According to the law-enforcement agency, ELARD found greater environmental risks for other rivers in the area but said they can be minimized if Lydian takes 16 “mitigating measures” recommended by ELARD. Lydian expressed readiness to take virtually of all those measures.

However, ELARD experts offered a different interpretation of their report during a video conference with Armenian government officials and lawmakers moderated by Pashinian on August 29. They said that they cannot definitively evaluate the Amulsar project’s potential impact on the environment because Lydian had submitted flawed and incomplete information to the Armenian authorities.

Armenian environmental activists said the experts’ latest statements substantiate their long-standing assertions that the Amulsar project is too dangerous for the country’s ecosystem. According to one of those activists, Anna Shahnazarian, those statements mean that some Armenian officials sided with Lydian to give Pashinian inaccurate information about the issue.

“State bodies must now investigate to find out whether the Investigative Committee or others have done a bad job in this process or whether Lydian has continued to mislead [the government,]” Shahnazarian told RFE/RL’s Armenian service.

Lydian charged, however, that it was the ELARD consultants who mislead Pashinian.

“While Lydian welcomed ELARD’s rightful conclusion about the lack of impact on Lake Sevan and the Jermuk water source, yesterday’s regrettable performance by ELARD reveals more about an apparent lack of capacity to review and analyze complex details of more than 20,000 pages of professional studies provided to them by leading global experts than it does about Lydian or the Amulsar Project,” said its statement.

“ELARD’S comments during yesterday’s call regarding available data appear to be about a ‘wish list’ of what they would have preferred to be able to review,” it added. “When asked, ELARD did not give any reference to any industry standards that Lydian did not comply with.”

Lydian again argued that its environmental impact assessments submitted to the authorities had been certified by more authoritative Western environmental consultancies. The company also stressed that it had been granted the mining license in line with Armenian law and has been “illegally deprived” of its ability to mine gold at Amulsar since June 2018.

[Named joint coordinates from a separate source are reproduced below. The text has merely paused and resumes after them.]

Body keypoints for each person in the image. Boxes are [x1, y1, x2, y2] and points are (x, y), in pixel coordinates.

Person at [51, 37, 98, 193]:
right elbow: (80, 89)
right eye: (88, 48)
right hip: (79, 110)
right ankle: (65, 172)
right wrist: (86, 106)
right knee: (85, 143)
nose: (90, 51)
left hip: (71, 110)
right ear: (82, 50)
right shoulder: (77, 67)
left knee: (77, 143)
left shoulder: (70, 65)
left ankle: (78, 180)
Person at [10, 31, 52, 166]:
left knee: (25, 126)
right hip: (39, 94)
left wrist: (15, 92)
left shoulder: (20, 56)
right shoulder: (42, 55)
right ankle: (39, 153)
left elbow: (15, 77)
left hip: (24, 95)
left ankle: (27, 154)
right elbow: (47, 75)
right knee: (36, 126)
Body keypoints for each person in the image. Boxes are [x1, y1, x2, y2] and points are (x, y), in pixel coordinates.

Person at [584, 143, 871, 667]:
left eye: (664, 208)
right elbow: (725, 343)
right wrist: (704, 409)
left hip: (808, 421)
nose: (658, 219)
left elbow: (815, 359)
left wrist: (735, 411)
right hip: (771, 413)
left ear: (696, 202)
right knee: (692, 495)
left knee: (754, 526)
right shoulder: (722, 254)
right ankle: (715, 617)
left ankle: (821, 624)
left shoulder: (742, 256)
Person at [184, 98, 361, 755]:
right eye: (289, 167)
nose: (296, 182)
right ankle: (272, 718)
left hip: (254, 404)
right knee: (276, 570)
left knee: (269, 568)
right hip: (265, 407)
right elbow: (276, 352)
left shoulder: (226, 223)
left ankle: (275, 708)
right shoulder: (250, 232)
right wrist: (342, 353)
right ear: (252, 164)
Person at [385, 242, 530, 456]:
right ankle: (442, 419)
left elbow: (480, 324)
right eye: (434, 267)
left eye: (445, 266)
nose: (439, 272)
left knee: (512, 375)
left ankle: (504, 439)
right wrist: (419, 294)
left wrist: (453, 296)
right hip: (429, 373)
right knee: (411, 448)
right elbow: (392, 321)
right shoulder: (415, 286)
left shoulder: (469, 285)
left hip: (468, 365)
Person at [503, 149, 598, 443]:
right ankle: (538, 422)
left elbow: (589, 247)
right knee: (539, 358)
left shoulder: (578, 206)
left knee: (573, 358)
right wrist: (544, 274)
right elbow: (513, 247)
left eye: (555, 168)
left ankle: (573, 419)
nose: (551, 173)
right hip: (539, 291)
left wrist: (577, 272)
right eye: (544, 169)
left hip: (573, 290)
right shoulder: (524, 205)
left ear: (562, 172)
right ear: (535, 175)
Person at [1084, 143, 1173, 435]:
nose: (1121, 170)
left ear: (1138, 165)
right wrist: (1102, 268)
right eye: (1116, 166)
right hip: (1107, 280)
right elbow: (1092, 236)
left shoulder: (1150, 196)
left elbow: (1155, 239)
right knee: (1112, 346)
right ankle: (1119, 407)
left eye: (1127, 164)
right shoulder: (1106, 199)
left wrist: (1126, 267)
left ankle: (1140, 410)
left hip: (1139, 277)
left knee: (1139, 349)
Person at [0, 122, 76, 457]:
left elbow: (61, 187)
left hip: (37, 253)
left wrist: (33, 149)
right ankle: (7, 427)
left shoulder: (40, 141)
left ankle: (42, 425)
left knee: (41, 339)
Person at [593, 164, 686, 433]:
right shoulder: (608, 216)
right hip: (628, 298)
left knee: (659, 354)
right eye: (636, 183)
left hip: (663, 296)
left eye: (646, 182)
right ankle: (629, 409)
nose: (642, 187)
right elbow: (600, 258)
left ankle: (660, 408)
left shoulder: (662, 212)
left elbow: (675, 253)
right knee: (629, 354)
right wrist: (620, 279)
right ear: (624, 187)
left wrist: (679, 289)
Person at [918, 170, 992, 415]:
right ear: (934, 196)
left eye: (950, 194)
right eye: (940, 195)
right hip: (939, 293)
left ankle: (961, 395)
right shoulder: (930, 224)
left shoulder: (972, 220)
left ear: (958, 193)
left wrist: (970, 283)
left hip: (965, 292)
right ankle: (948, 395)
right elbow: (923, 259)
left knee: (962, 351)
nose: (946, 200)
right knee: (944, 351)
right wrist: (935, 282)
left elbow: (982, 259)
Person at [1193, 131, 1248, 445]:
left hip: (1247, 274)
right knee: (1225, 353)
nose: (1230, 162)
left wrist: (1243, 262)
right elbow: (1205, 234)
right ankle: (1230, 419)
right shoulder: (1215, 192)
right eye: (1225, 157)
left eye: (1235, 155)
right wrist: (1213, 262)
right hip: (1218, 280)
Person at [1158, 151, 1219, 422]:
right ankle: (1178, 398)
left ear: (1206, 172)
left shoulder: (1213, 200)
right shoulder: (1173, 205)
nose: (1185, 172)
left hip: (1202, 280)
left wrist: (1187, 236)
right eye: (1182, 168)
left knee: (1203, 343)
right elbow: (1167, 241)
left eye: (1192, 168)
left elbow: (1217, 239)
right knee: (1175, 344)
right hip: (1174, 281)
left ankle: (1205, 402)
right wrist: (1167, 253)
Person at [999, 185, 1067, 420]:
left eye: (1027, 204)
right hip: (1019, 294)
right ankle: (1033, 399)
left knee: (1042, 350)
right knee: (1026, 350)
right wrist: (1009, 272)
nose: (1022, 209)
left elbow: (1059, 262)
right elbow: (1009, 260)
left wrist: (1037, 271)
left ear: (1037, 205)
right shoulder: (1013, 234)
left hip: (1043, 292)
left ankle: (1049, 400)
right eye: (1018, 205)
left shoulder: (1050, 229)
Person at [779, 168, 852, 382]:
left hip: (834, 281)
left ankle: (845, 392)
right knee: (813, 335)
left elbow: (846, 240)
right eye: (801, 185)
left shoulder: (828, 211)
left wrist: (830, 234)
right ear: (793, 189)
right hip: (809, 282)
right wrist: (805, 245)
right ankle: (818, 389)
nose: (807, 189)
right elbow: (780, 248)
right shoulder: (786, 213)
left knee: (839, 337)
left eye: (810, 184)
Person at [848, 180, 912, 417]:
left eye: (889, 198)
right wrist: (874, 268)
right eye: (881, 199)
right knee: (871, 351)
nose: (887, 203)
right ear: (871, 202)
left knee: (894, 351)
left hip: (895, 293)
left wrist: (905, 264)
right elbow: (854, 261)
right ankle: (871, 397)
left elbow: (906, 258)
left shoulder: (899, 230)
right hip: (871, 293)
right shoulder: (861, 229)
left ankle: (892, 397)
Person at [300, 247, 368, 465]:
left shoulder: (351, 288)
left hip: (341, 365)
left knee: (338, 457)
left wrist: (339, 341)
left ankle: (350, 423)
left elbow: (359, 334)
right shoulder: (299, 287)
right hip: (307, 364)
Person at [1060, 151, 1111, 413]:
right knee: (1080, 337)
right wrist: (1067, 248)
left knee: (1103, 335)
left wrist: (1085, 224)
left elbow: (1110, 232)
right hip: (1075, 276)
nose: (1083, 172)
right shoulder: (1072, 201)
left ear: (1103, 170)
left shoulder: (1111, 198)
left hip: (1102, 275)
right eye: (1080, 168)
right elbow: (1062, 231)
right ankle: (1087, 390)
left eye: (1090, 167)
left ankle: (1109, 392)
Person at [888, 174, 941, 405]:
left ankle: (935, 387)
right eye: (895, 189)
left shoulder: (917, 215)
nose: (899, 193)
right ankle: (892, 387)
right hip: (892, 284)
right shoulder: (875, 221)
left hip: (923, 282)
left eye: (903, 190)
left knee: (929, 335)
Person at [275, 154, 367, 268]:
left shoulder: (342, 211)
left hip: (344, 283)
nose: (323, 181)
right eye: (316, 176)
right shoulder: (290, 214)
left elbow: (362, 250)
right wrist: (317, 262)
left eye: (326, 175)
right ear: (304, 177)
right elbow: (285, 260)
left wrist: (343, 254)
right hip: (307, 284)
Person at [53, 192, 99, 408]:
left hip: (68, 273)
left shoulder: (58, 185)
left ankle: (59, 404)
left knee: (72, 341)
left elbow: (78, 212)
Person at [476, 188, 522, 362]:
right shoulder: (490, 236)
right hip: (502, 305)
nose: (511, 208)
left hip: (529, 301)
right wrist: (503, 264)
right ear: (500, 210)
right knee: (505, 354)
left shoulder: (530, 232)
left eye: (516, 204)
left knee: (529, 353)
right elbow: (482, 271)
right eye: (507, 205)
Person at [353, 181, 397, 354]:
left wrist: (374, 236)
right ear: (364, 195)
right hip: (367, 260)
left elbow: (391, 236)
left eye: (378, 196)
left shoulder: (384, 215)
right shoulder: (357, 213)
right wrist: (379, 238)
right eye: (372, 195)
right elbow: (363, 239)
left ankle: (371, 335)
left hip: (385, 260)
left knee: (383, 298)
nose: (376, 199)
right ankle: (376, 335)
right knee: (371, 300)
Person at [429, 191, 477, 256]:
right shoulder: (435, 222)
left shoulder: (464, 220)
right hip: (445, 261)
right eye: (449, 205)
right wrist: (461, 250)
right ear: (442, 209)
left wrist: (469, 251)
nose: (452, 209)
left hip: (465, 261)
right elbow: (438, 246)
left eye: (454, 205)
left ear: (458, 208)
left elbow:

In July 2018, Pashinian instructed the Investigative Committee to launch a criminal inquiry in order establish whether a government body that issued Lydian’s operating license in April 2016 broke any laws or regulations. The committee said it has no evidence of such violations when it publicized the ELARD report on August 16. The head of the law-enforcement body, Hayk Grigorian, and the man leading the inquiry, Yura Ivanian, stood by that conclusion during Thursday’s video conference.

Still, it emerged on Monday that the Investigative Committee has launched an internal inquiry into the impartiality of Ivanian’s actions. A spokeswoman for the committee pointed to a media revelation that Ivanian is related to Aramayis Grigorian, who was Armenia’s environment minister at the time when Lydian won the license. She said the committee will clarify whether this fact influenced the Amulsar probe.